> What the task asks:
Please list each line of the data below that contains the word "have", copying every such line in full.

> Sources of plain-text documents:
┌──
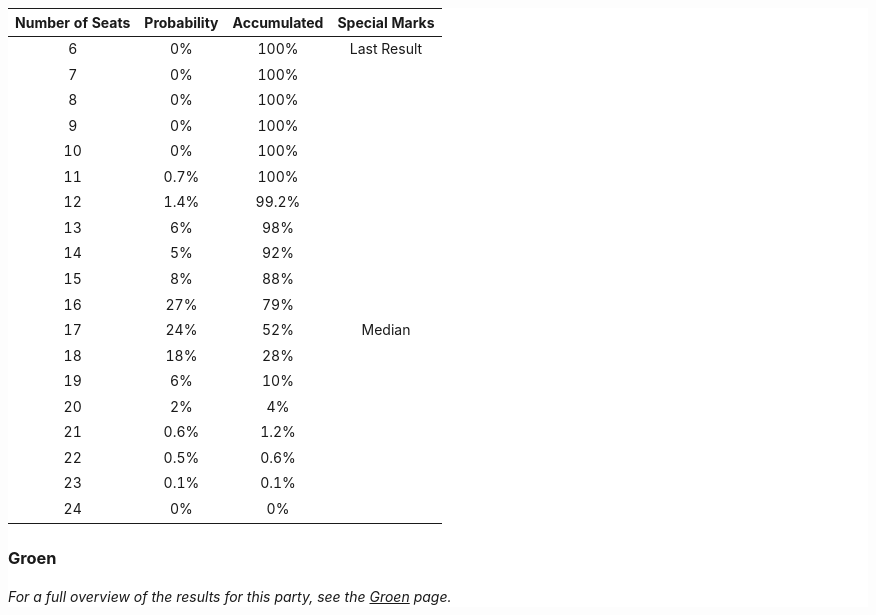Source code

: | Number of Seats | Probability | Accumulated | Special Marks |
|:---------------:|:-----------:|:-----------:|:-------------:|
| 6 | 0% | 100% | Last Result |
| 7 | 0% | 100% |  |
| 8 | 0% | 100% |  |
| 9 | 0% | 100% |  |
| 10 | 0% | 100% |  |
| 11 | 0.7% | 100% |  |
| 12 | 1.4% | 99.2% |  |
| 13 | 6% | 98% |  |
| 14 | 5% | 92% |  |
| 15 | 8% | 88% |  |
| 16 | 27% | 79% |  |
| 17 | 24% | 52% | Median |
| 18 | 18% | 28% |  |
| 19 | 6% | 10% |  |
| 20 | 2% | 4% |  |
| 21 | 0.6% | 1.2% |  |
| 22 | 0.5% | 0.6% |  |
| 23 | 0.1% | 0.1% |  |
| 24 | 0% | 0% |  |

### Groen

*For a full overview of the results for this party, see the [Groen](party-groen.html) page.*
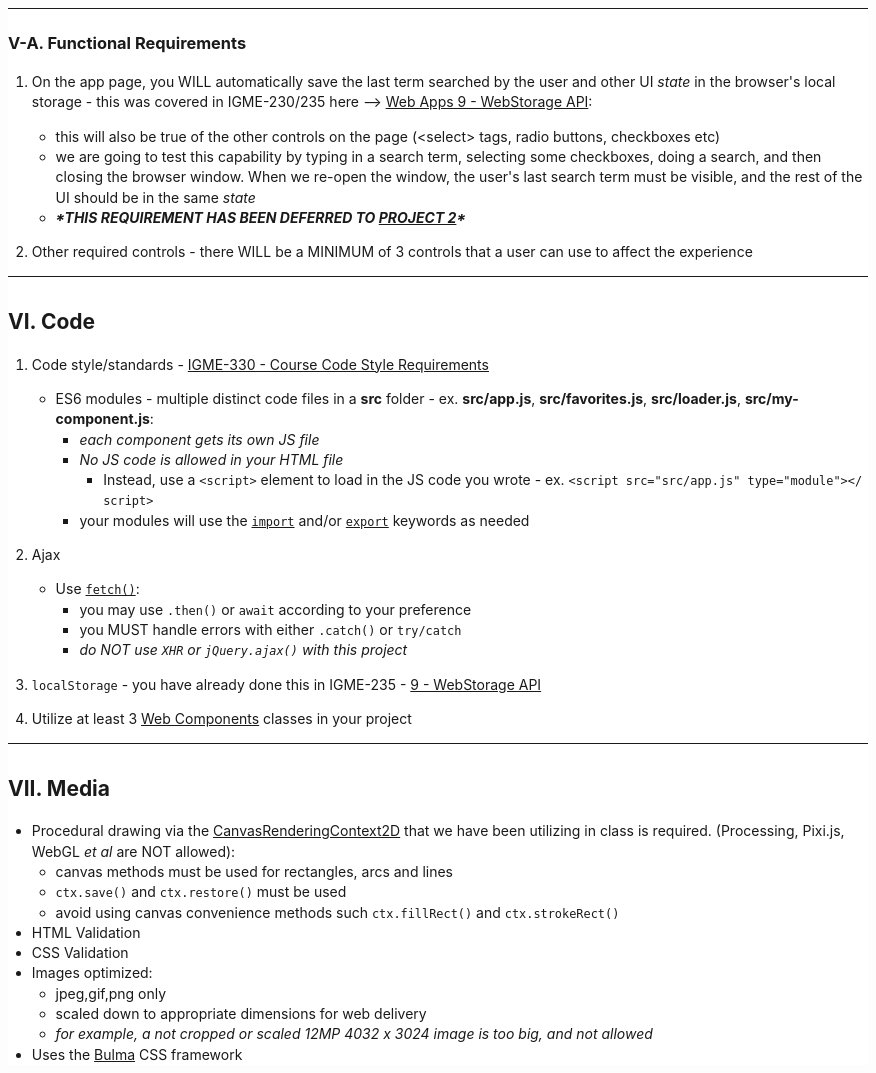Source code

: 
<hr>

### V-A. Functional Requirements 

1. On the app page, you WILL automatically save the last term searched by the user and other UI *state* in the browser's local storage - this was covered in IGME-230/235 here --> [Web Apps 9 - WebStorage API](https://github.com/tonethar/IGME-230-Master/blob/master/notes/web-apps-9.md):
    - this will also be true of the other controls on the page (&lt;select> tags, radio buttons, checkboxes etc)
    - we are going to test this capability by typing in a search term, selecting some checkboxes, doing a search, and then closing the browser window. When we re-open the window, the user's last search term must be visible, and the rest of the UI should be in the same *state*
    - ***\*THIS REQUIREMENT HAS BEEN DEFERRED TO [PROJECT 2](project-2.md)\****

2. Other required controls - there WILL be a MINIMUM of 3 controls that a user can use to affect the experience
<hr>


<a id="code" />

## VI. Code

1) Code style/standards - [IGME-330 - Course Code Style Requirements](./code-style.md)
    - ES6 modules - multiple distinct code files in a **src** folder - ex. **src/app.js**, **src/favorites.js**, **src/loader.js**, **src/my-component.js**:
      - *each component gets its own JS file*
      - *No JS code is allowed in your HTML file*
        - Instead, use a `<script>` element to load in the JS code you wrote - ex. `<script src="src/app.js" type="module"></script>`
      - your modules will use the [`import`](https://developer.mozilla.org/en-US/docs/Web/JavaScript/Reference/Statements/import) and/or [`export`](https://developer.mozilla.org/en-US/docs/Web/JavaScript/Reference/Statements/export) keywords as needed
 
2) Ajax
    - Use [`fetch()`](https://developer.mozilla.org/en-US/docs/Web/API/Fetch_API):
      - you may use `.then()` or `await` according to your preference
      - you MUST handle errors with either `.catch()` or `try/catch`
      - *do NOT use `XHR` or `jQuery.ajax()` with this project*

3) `localStorage` - you have already done this in IGME-235 - [9 - WebStorage API](https://github.com/tonethar/IGME-230-Master/blob/master/notes/web-apps-9.md)

4) Utilize at least 3 [Web Components](https://developer.mozilla.org/en-US/docs/Web/Web_Components) classes in your project

    
<hr>

<a id="media"/>

## VII. Media
- Procedural drawing via the [CanvasRenderingContext2D](https://developer.mozilla.org/en-US/docs/Web/API/CanvasRenderingContext2D) that we have been utilizing in class is required. (Processing, Pixi.js, WebGL *et al* are NOT allowed):
  - canvas methods must be used for rectangles, arcs and lines
  - `ctx.save()` and `ctx.restore()` must be used
  - avoid using canvas convenience methods such `ctx.fillRect()` and `ctx.strokeRect()`
- HTML Validation
- CSS Validation
- Images optimized:
  - jpeg,gif,png only
  - scaled down to appropriate dimensions for web delivery
  - *for example, a not cropped or scaled 12MP 4032 x 3024 image is too big, and not allowed*
 - Uses the [Bulma](https://bulma.io/) CSS framework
└──
> Response area:
3) `localStorage` - you have already done this in IGME-235 - [9 - WebStorage API](https://github.com/tonethar/IGME-230-Master/blob/master/notes/web-apps-9.md)
- Procedural drawing via the [CanvasRenderingContext2D](https://developer.mozilla.org/en-US/docs/Web/API/CanvasRenderingContext2D) that we have been utilizing in class is required. (Processing, Pixi.js, WebGL *et al* are NOT allowed):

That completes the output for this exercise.